Fact Not Fiction Films
- Industry: Motion picture
- Genre: Independent; International;
- Founded: 2006; 20 years ago
- Founder: Tristan Loraine
- Website: www.factnotfictionfilms.com

= Fact Not Fiction Films =

British film production company

Fact Not Fiction Films is a UK-based independent film and documentary production company founded in 2006 by filmmaker and former airline captain Tristan Loraine. The company produces documentaries, feature films and short films, frequently focusing on public interest subjects including aviation safety, health, and mental health awareness.

== History ==
Fact Not Fiction Films was established in late 2006 following Loraine’s retirement from aviation. The company’s first major project was the investigative documentary Welcome Aboard Toxic Airlines, a 93-minute film examining claims that aircraft cabin air could expose passengers and crew to hazardous chemicals. The film later had a UK DVD release and cinema screenings.

Early development projects announced by the company included the feature adaptation Shadows From The Sky (based on Loraine’s novel Toxic Airlines), the documentary Flying Sheilas about Australian female pilots, and the political thriller 31 North 62 East.

== Feature film production ==
In 2008, Fact Not Fiction Films produced the independently financed political thriller 31 North 62 East, filmed in the UK and Jordan with a reported $2 million budget. The film was produced and directed by Loraine, with cinematography by Sue Gibson, and featured a cast including John Rhys-Davies, Marina Sirtis, Heather Peace and Craig Fairbrass.

The company later produced aviation-themed feature and docudrama work including Shady Lady and A Dark Reflection.

== Documentary production ==
Fact Not Fiction Film debut film Welcome Aboard Toxic Airlines investigated aircraft cabin air safety.

In 2019, Fact Not Fiction Films released Everybody Flies, examining aerotoxic syndrome and aircraft cabin air contamination.
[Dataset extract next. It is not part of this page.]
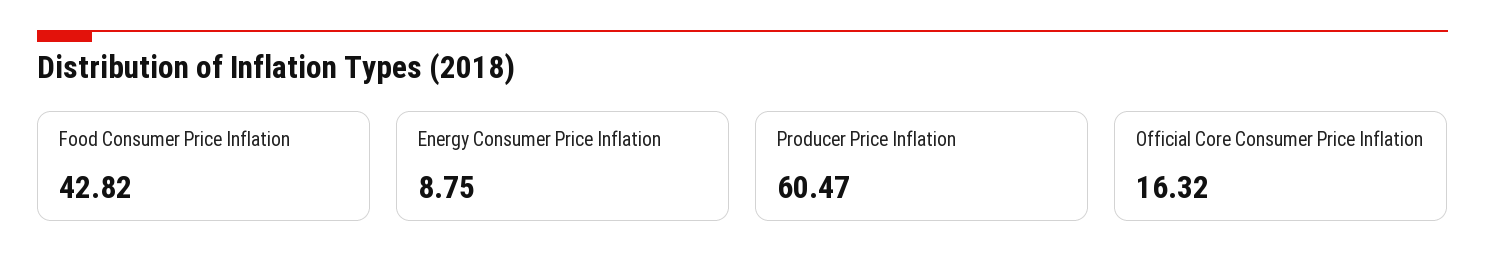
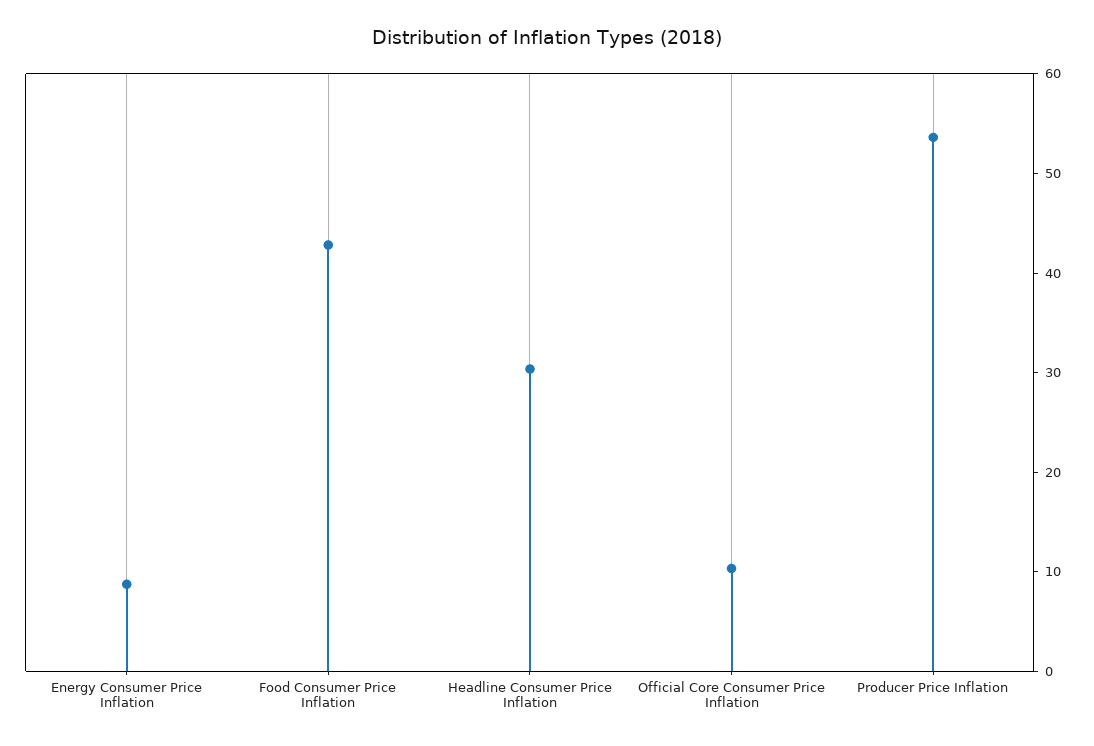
Producer Price Inflation: 60.47 -> 54
Official Core Consumer Price Inflation: 16.32 -> 10
Headline Consumer Price Inflation: none -> 30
In 2025, the company premiered the documentary Our Journey With Lobular Breast Cancer at the Raindance Film Festival, focusing on the Lobular Moon Shot Project and research into lobular breast cancer. In the same year, the company also premiered This Is Your Captain Speaking, which examined aviation safety and pilot wellbeing.

== Short films and charity partnerships ==
Fact Not Fiction Films has produced a number of issue-led short films in partnership with charities. These include Missing a Note (2019), which raised awareness of dementia, received a theatrical release with Everyman Cinemas and was submitted for Academy Award consideration, and Finding Wilson (2020), produced in partnership with The Lucy Rayner Foundation, which addressed mental health and PTSD and was filmed in West Sussex.

In 2023, the company released the short film Angel Fleet, which follows two sisters and their mother as they cope with the death of their father in a gliding accident. The film premiered on 27 April 2023 at the Capitol Theatre in Horsham, England, was filmed primarily in West Sussex, and was also submitted for Academy Award consideration.

In 2025, the company announced the short A Girl Called Alice, which entered pre-production with filming planned to take place on location in London. The film addresses mobile phone theft and related scams in the United Kingdom. The film is produced and directed by Tristan Loraine, with Freya Marley serving as assistant producer.